**Data records**
──────

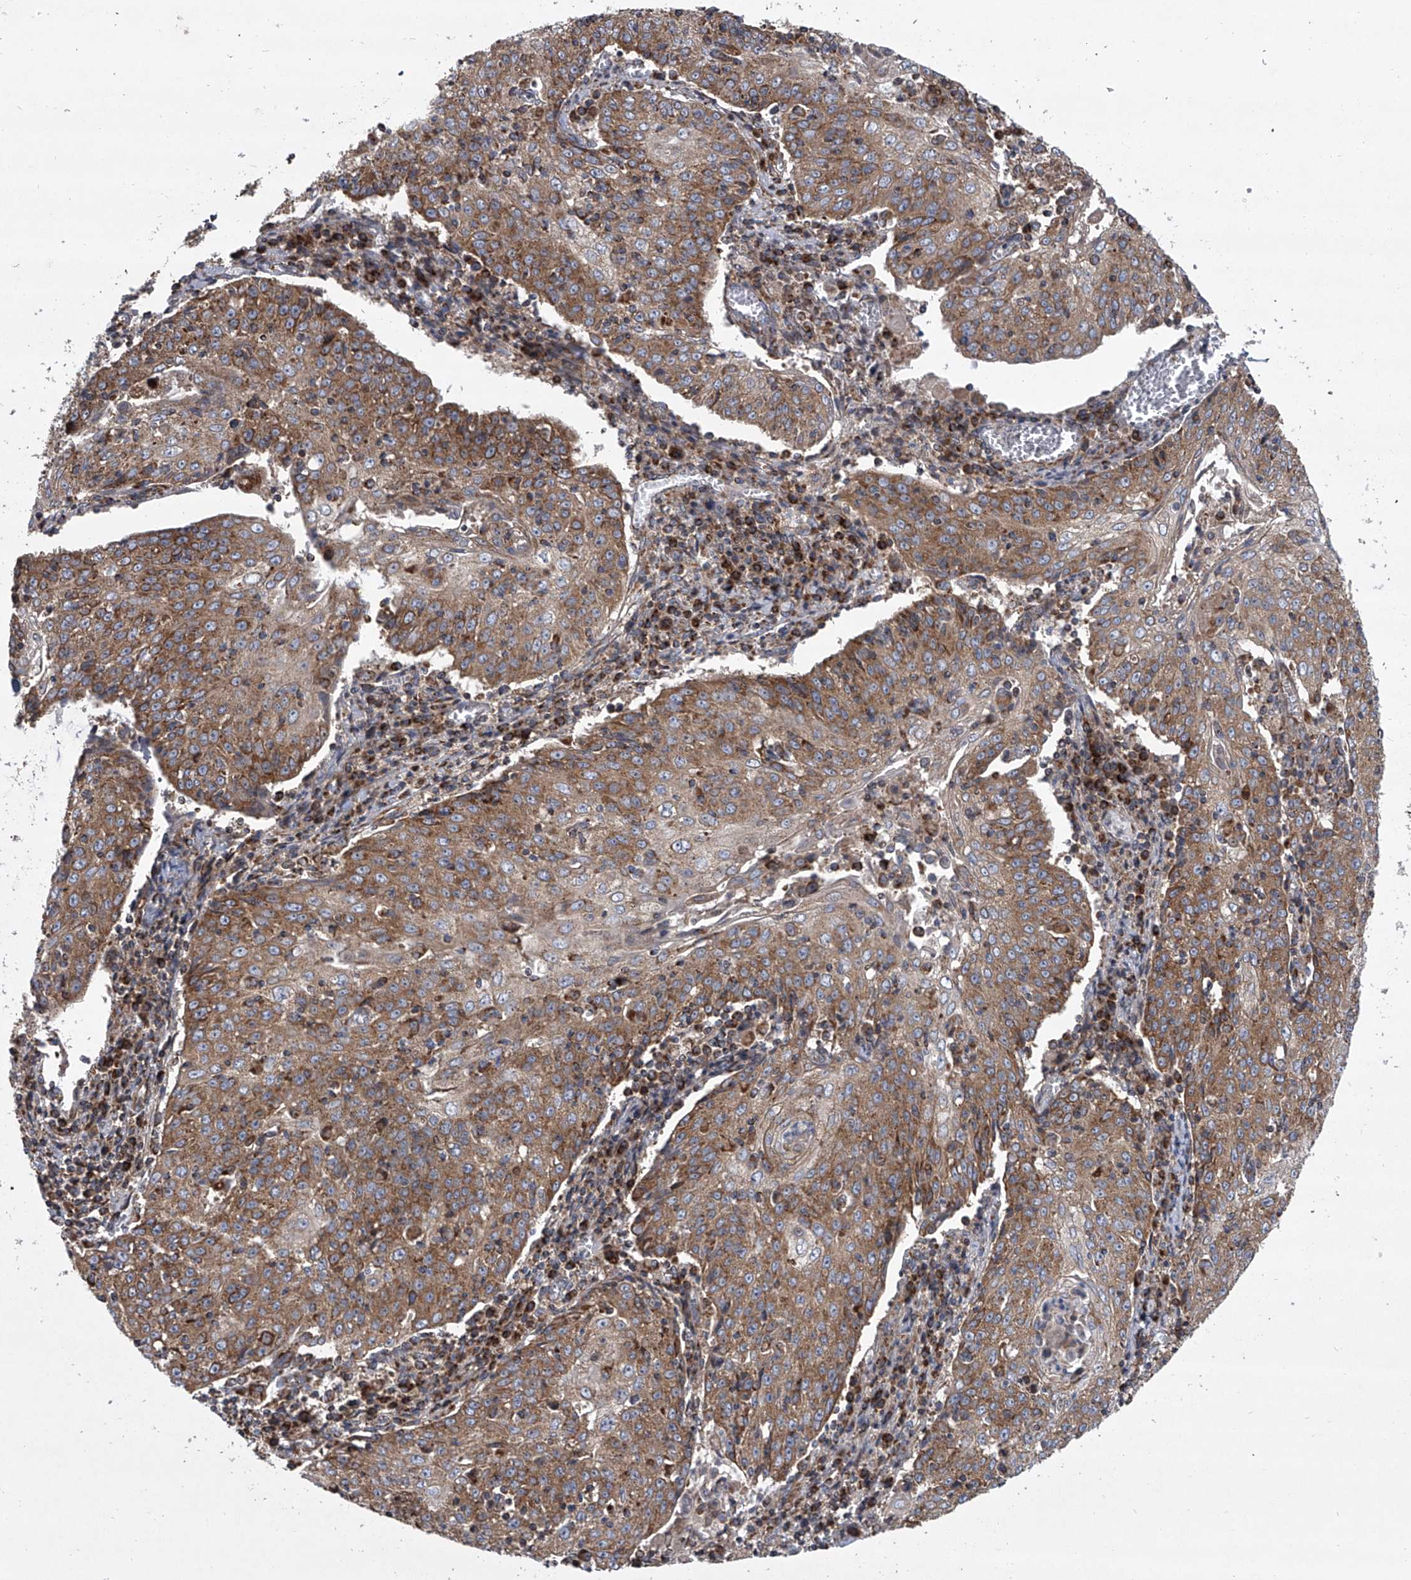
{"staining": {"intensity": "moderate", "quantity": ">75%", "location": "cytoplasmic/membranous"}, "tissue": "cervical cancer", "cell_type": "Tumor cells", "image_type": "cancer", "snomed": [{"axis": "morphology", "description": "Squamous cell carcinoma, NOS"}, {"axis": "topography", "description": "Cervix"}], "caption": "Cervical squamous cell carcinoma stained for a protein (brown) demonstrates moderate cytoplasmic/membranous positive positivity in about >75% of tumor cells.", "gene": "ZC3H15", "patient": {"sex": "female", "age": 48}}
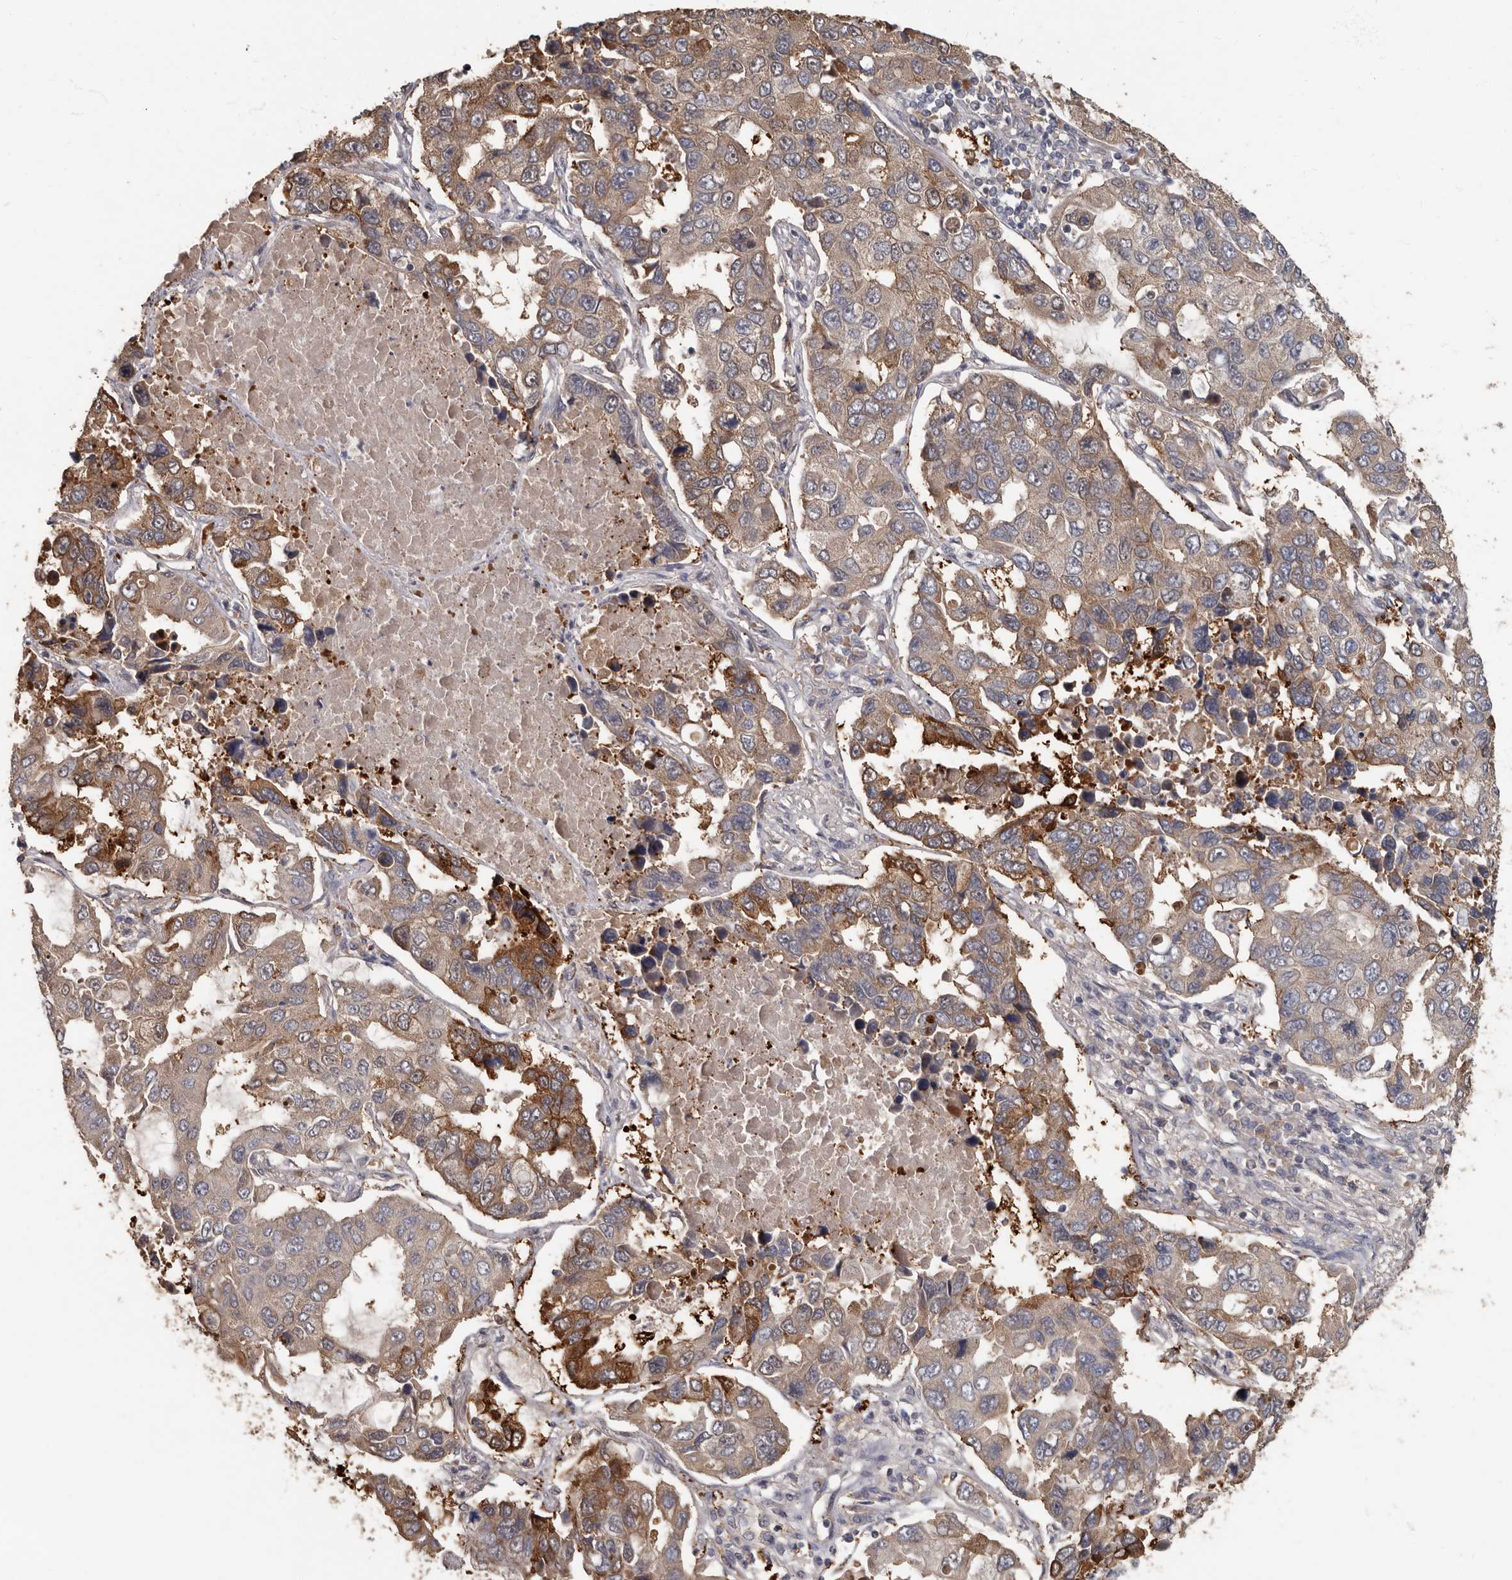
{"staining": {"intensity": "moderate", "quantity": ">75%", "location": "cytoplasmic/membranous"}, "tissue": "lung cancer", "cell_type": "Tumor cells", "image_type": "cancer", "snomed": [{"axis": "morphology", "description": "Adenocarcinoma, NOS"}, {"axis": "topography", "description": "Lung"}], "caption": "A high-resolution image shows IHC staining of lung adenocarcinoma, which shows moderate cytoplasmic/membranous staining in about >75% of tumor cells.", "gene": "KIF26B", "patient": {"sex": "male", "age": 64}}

──────

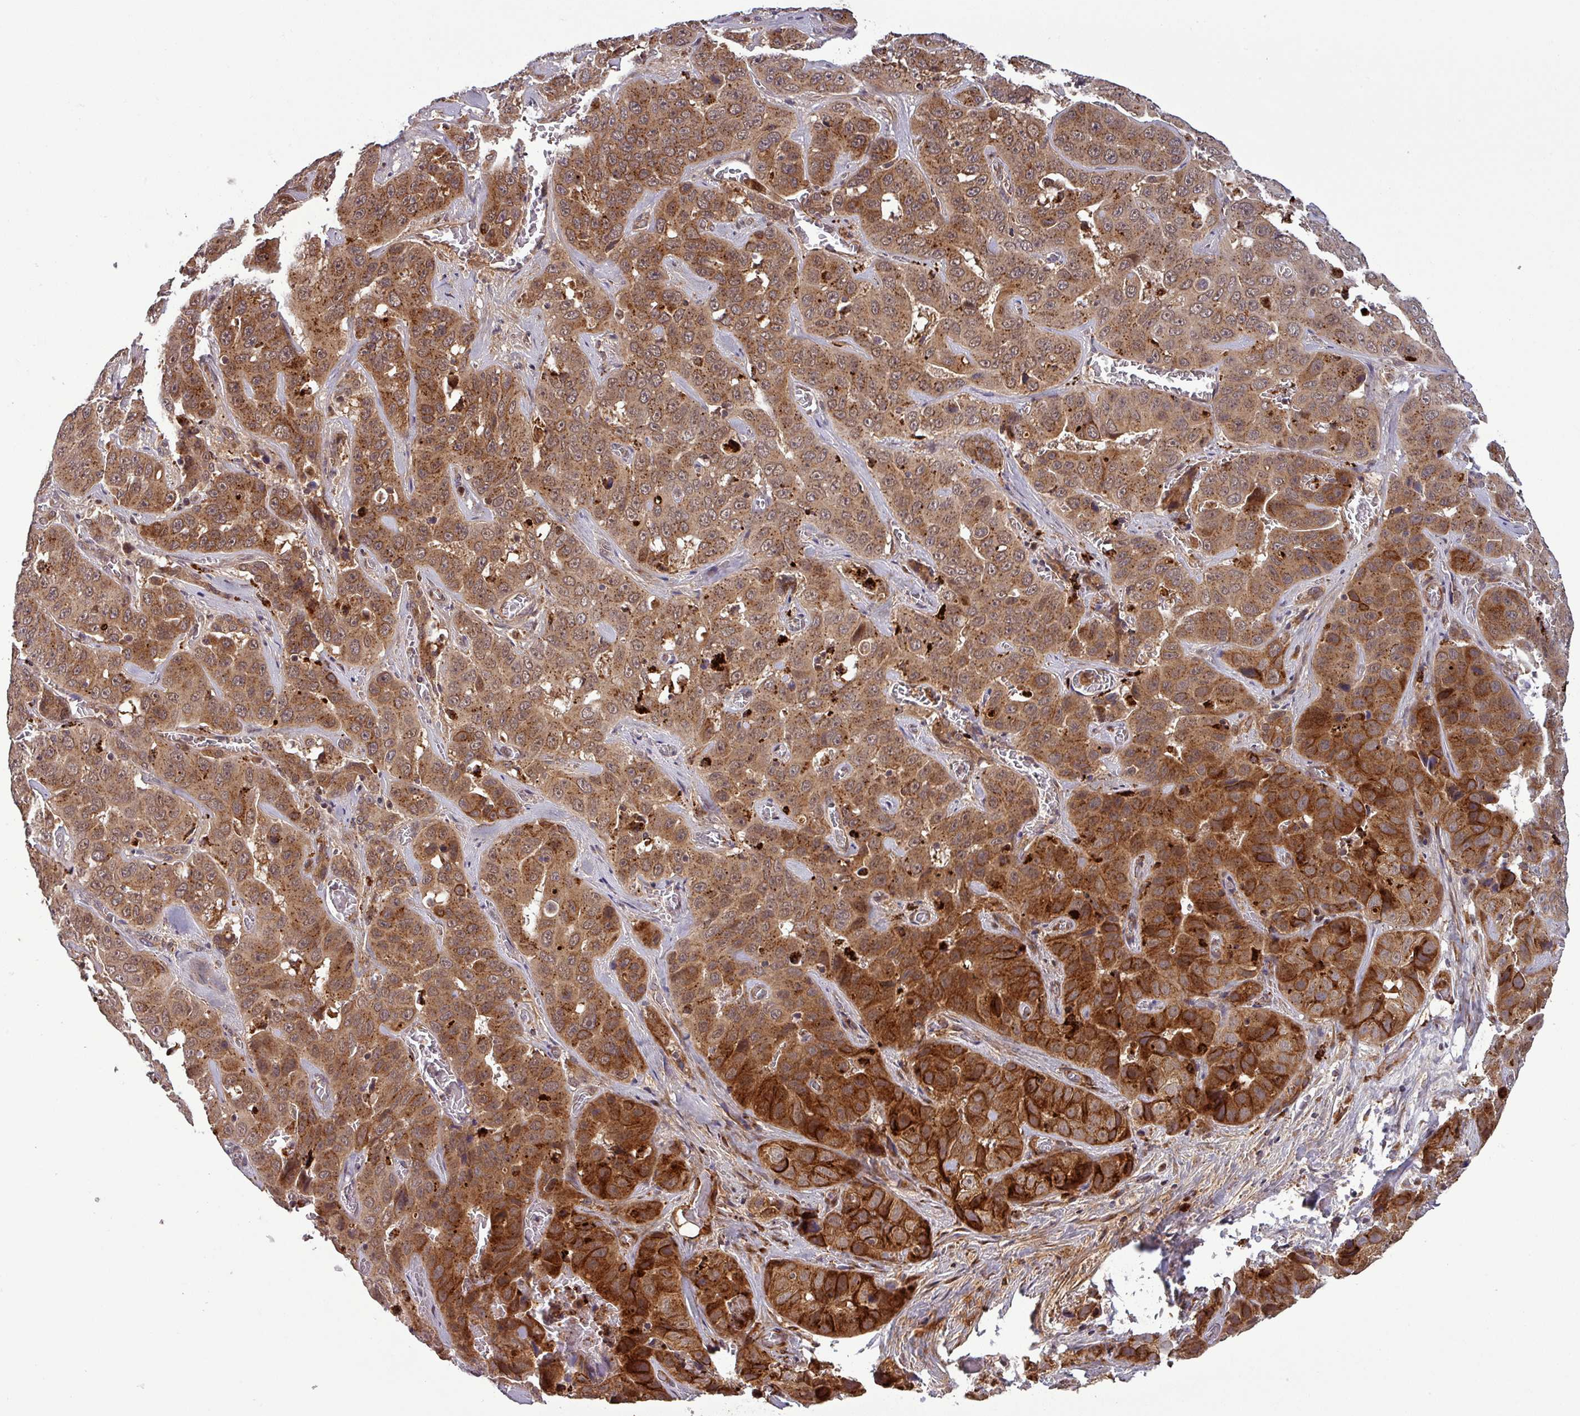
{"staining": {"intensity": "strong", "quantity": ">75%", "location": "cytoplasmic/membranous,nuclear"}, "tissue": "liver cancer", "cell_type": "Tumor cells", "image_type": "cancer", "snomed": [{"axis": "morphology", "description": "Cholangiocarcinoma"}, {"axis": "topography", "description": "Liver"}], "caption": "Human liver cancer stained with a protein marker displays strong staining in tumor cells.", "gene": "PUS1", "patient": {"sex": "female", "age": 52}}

──────

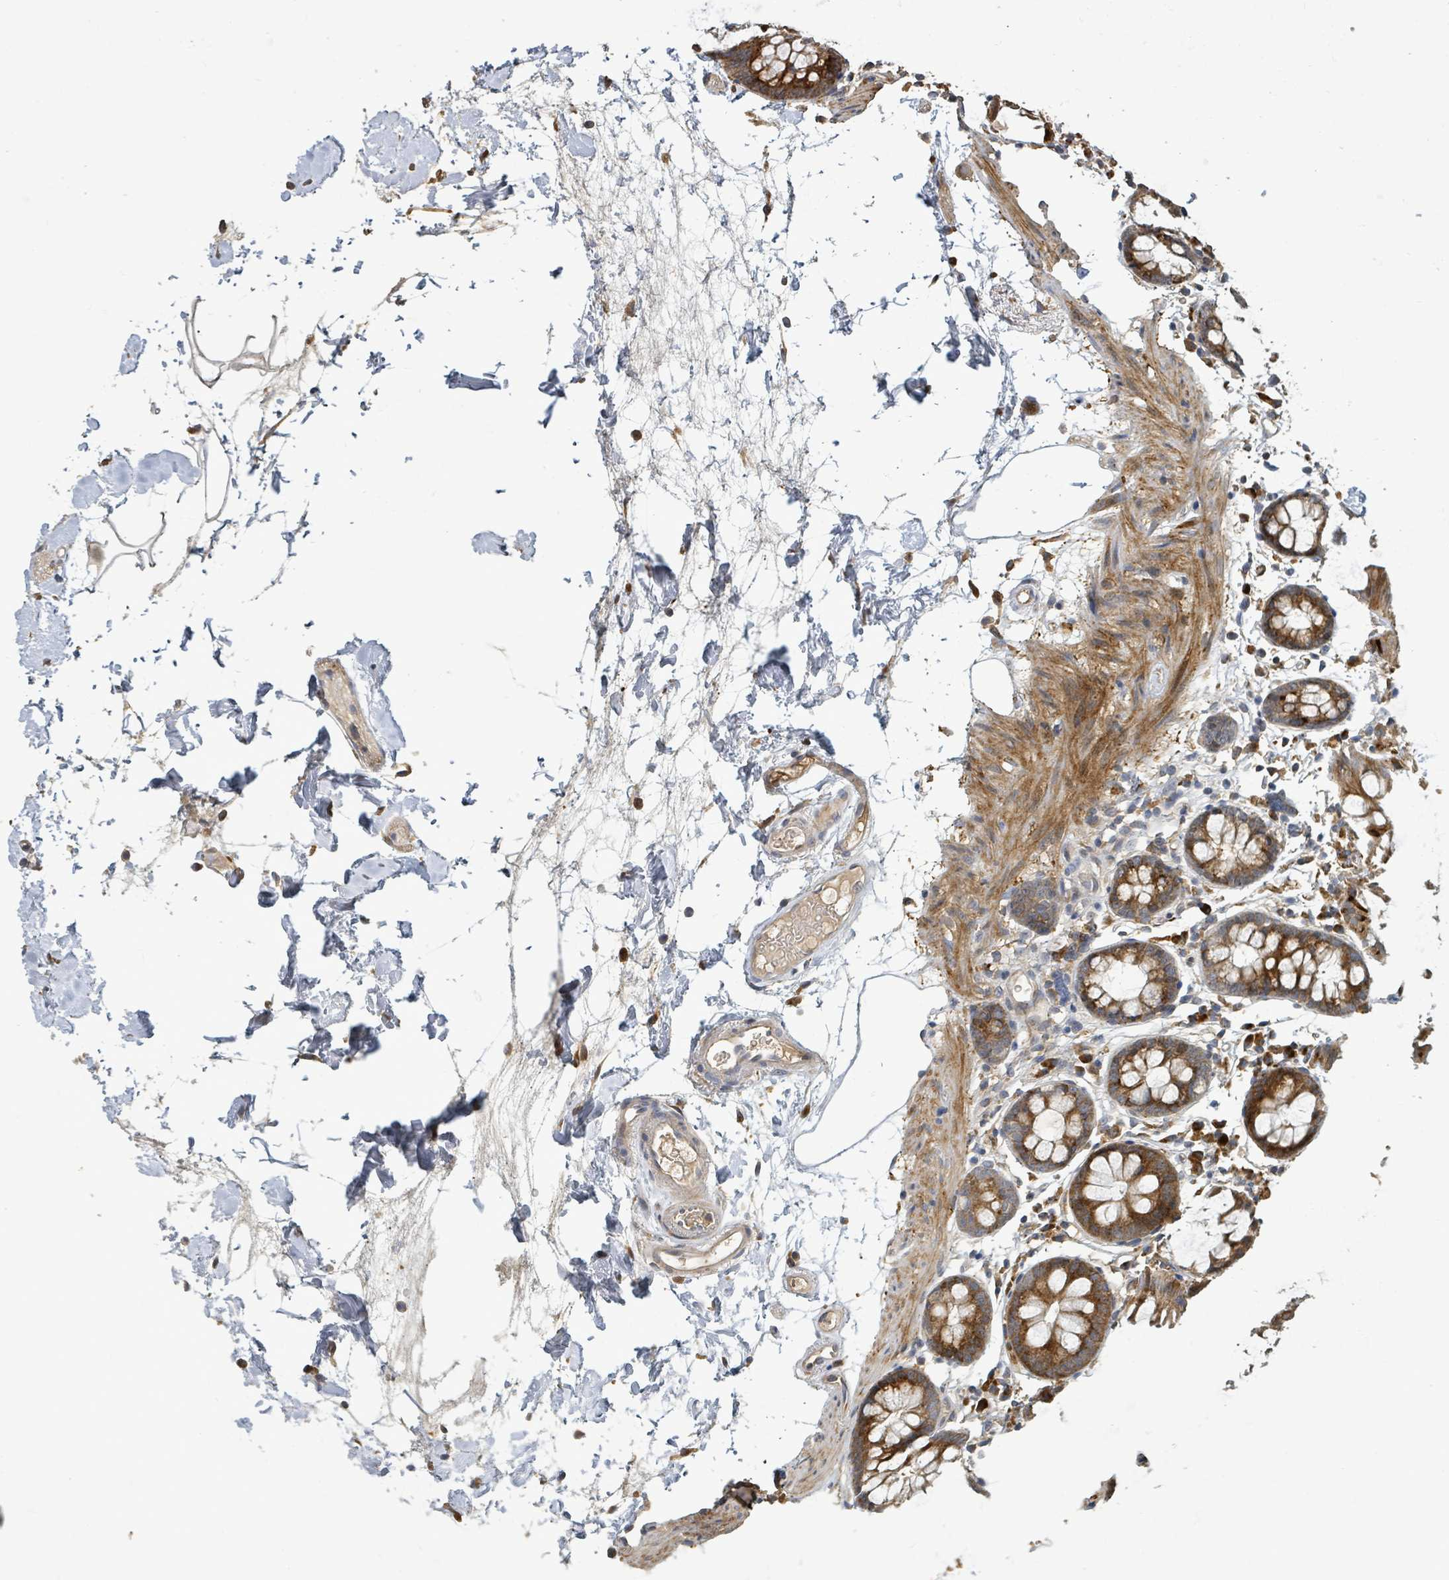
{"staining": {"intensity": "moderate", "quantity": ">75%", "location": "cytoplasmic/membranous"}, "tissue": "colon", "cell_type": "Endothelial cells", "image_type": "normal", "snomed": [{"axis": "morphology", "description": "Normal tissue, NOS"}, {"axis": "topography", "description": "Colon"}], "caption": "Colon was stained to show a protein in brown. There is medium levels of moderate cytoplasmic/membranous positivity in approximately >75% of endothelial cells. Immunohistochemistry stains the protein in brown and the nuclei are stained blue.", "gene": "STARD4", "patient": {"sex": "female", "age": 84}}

──────

**What this task involves**
Your response should be each line that includes the word "brown", copied from the records.

**Reply to the exercise**
{"staining": {"intensity": "moderate", "quantity": ">75%", "location": "cytoplasmic/membranous"}, "tissue": "cervical cancer", "cell_type": "Tumor cells", "image_type": "cancer", "snomed": [{"axis": "morphology", "description": "Squamous cell carcinoma, NOS"}, {"axis": "topography", "description": "Cervix"}], "caption": "Cervical squamous cell carcinoma stained for a protein (brown) demonstrates moderate cytoplasmic/membranous positive positivity in about >75% of tumor cells.", "gene": "ZC3H15", "patient": {"sex": "female", "age": 48}}
{"staining": {"intensity": "moderate", "quantity": ">75%", "location": "cytoplasmic/membranous"}, "tissue": "colon", "cell_type": "Endothelial cells", "image_type": "normal", "snomed": [{"axis": "morphology", "description": "Normal tissue, NOS"}, {"axis": "topography", "description": "Colon"}], "caption": "Colon was stained to show a protein in brown. There is medium levels of moderate cytoplasmic/membranous positivity in approximately >75% of endothelial cells. Immunohistochemistry stains the protein in brown and the nuclei are stained blue.", "gene": "STARD4", "patient": {"sex": "female", "age": 84}}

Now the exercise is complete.